_Entries shown_

☆ ☆ ☆ ☆ ☆

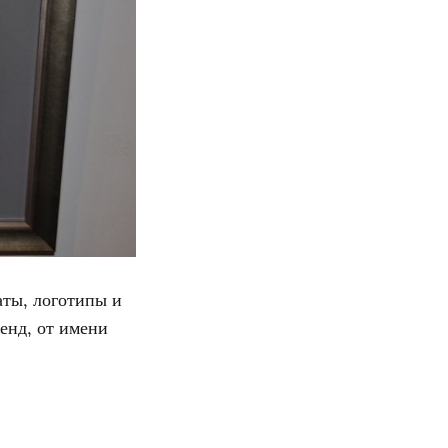
аты, логотипы и
нд, от имени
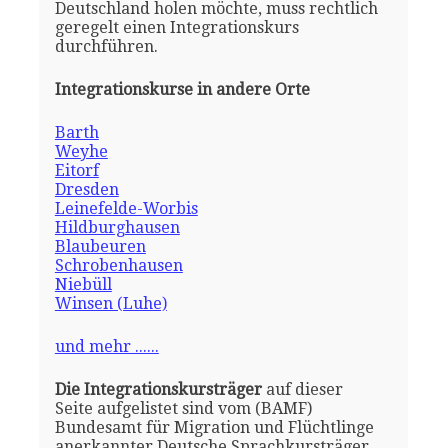
Deutschland holen möchte, muss rechtlich
geregelt einen Integrationskurs
durchführen.
Integrationskurse in andere Orte
Barth
Weyhe
Eitorf
Dresden
Leinefelde-Worbis
Hildburghausen
Blaubeuren
Schrobenhausen
Niebüll
Winsen (Luhe)
und mehr ......
Die Integrationskursträger
auf dieser
Seite aufgelistet sind vom (BAMF)
Bundesamt für Migration und Flüchtlinge
anerkannter Deutsche Sprachkursträger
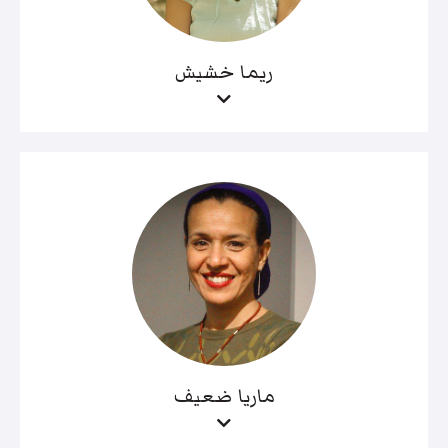
ريما خشيش
ماريا ضعيف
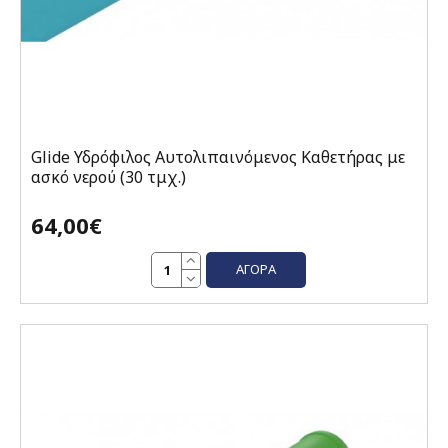
Glide Υδρόφιλος Αυτολιπαινόμενος Καθετήρας με
ασκό νερού (30 τμχ.)
64,00€
ΑΓΟΡΆ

☆ ☆ ☆ ☆ ☆

_What the task asks_
Could you copy out everything from the line containing "Deutschland holen möchte, muss rechtlich" down to the end of the entries, both ends included, word for word and without the pictures?

_Written response_
Deutschland holen möchte, muss rechtlich
geregelt einen Integrationskurs
durchführen.
Integrationskurse in andere Orte
Barth
Weyhe
Eitorf
Dresden
Leinefelde-Worbis
Hildburghausen
Blaubeuren
Schrobenhausen
Niebüll
Winsen (Luhe)
und mehr ......
Die Integrationskursträger
auf dieser
Seite aufgelistet sind vom (BAMF)
Bundesamt für Migration und Flüchtlinge
anerkannter Deutsche Sprachkursträger
ريما خشيش
ماريا ضعيف
Glide Υδρόφιλος Αυτολιπαινόμενος Καθετήρας με
ασκό νερού (30 τμχ.)
64,00€
ΑΓΟΡΆ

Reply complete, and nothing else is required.